Friday, December 5, 2008

Going to middle school.

Going to middle school.


Every school that I’ve been to in China has a solid band of color painted to about 4 feet up the wall. It’s just something I’ve started to notice; my dorm has it, the high school across from our building has it, the middle school we visited in the countryside has it. It actually breaks up the space really well, and like everything else in China, the walls and the paint look old, but spotless and well used.

We went to this school to practice our Chinese as well as letting the middle school students practice their English on us, probably the first foreigners they’ve ever had a chance to talk to.


Walking up to the middle school, it looks devoid of life. At the start, it seems to be a massive gate marking a path to nowhere, a stretch of cracking pavement surrounded on either side by yellowed grass. The road turns a corner into a tiled courtyard, corralled by whitewashed walls. The school’s four basketball hoops preside over empty space.

Chinese has a particular word, nongcun, whose meaning includes everywhere that’s not within a modern city, including everything from Beijing’s suburbs to the most spare farming village in the vastness of China. It seems a little unfair to call the space the school is in “the countryside”, but my teachers continuously used that word, nongcun, to describe where we were going. Every classroom has a laptop and a projector descending from the ceiling, the school is only an hour and a half ride out of the center of Beijing, it’s modernized. So why “countryside”?


We foreigners took our turn first presenting a few aspects of American and Japanese culture to the middle school students. The topics we covered were mostly in relation to ordinary life, the routine of American middle school and college students, what after school activities are. There are differences between what we went through and what these middle school students are going through now that are easily overlooked.


For one, Chinese school’s emphasis on foreign language, specifically our own mother tongue, is a far cry from when I started Spanish in 7th grade. Talking to one of the students, I asked how long he had been studying English. Turns out he started when he was three.
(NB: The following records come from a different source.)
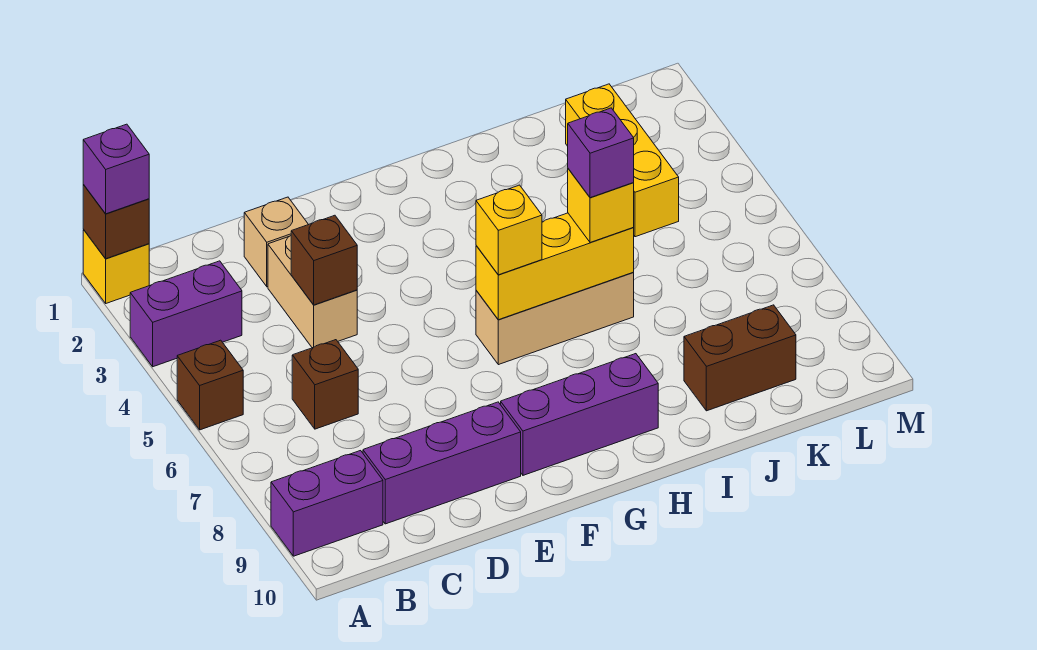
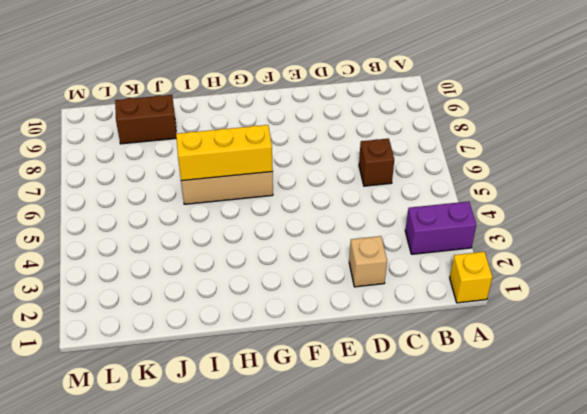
none -> brown brick A5 level 1
none -> purple brick A9:B9 level 1
none -> purple brick C9:E9 level 1

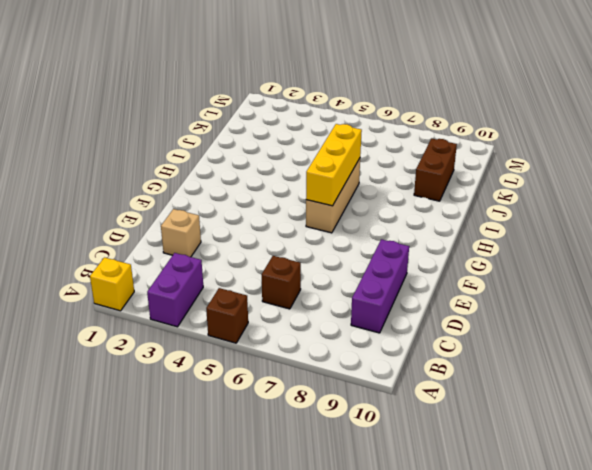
none -> purple brick A9:B9 level 1
none -> tan brick D3:D4 level 1
none -> purple brick F9:H9 level 1

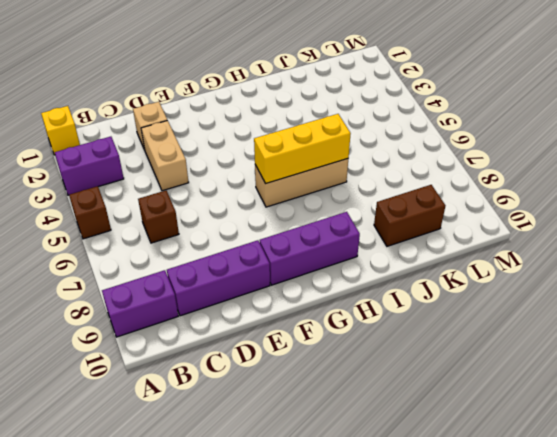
none -> yellow brick K2:K4 level 1
none -> brown brick A1 level 2
none -> brown brick D4 level 2

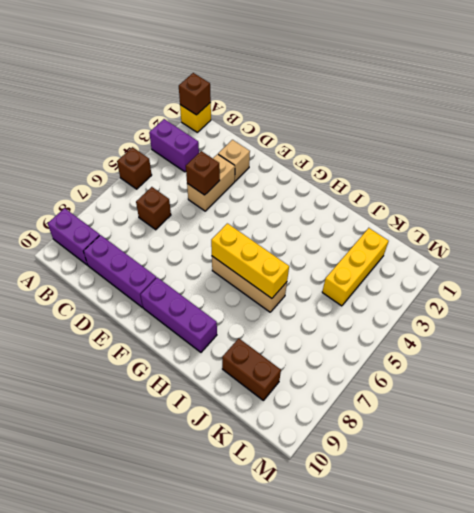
none -> purple brick A1 level 3
none -> yellow brick G6 level 3
none -> yellow brick I6 level 3

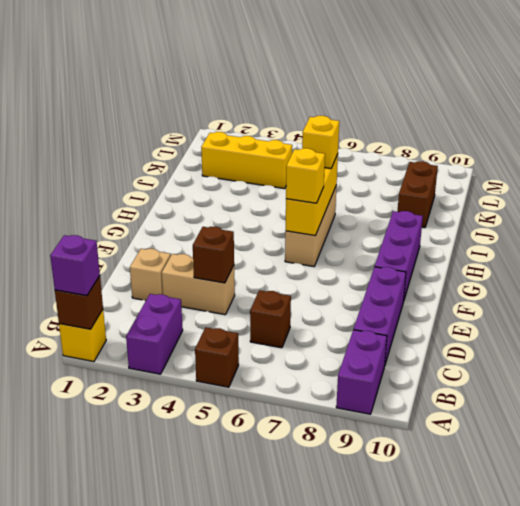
none -> purple brick I6 level 4

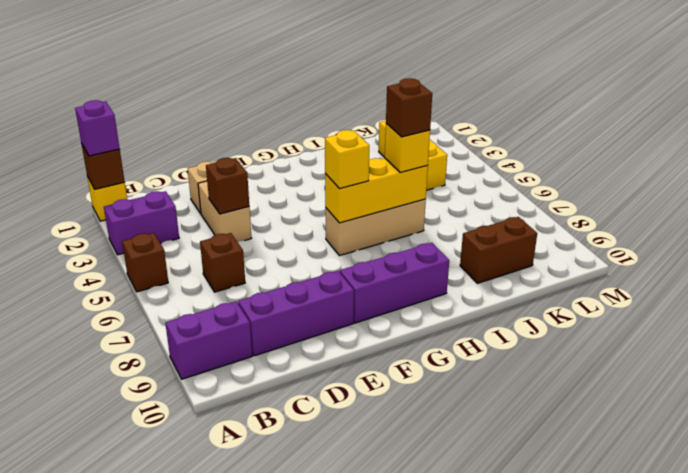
brown brick I6 level 4 -> purple brick I6 level 4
After we finished our reports, the middle school students one by one went up to the podium, loaded their powerpoints into the overhead projector through the laptop in the desk, and started speaking.

Powerpoints? Overhead projectors? Granted, it’s the Future now, and it wasn’t when I was in middle school, but half the time our college classrooms’ projectors broadcast a lovely blue and little else.


The students’ topics ranged from their Best Friends, how much they love their parents, how they don’t study hard enough, all the way to Basketball. Basketball is something of a religion among Chinese guys, and the middle school kids were no exception. Clearly some things aren’t too different from our respective hometowns. “Kobe Bryant is my hero,” said one student falteringly, “that’s why my English name is Basketball Star.”


As far as the students’ English went, it was pretty good, especially considering they’re in middle school. The kids’ faces were visibly pained as they struggled through the words, often slipping into a mix something like Chinese syllables strung into English sentences. We probably looked the same way to them. We foreigners, not wearing the middle school track suit-uniform, trying to speak to a bunch of Chinese middle school students in their own language while they tried to speak to us in ours.


When the classroom presentations were finished we all left together to take a picture outside of the school. The sun glared off the paving stones and the wind blew Beijing’s dry cold through the doorways. As our teachers took the photos, standing next to me was one kid I had been talking to for most of our time at the school. He was tall for his age and tall for China and gangly as any middle school boy. He looked out into the sun and squinted his eyes and said into the air, “so you’ll be going back to America soon, right?”

“Have you liked living in Beijing?”


China has a countryside, a nongcun where people make their living farming. It’s not here, though. Here is Beijing. I would be willing to bet within 5 years the city will encompass this middle school and the students will spend the rest of their lives working in the city, for the city. Right now they’re just still growing up.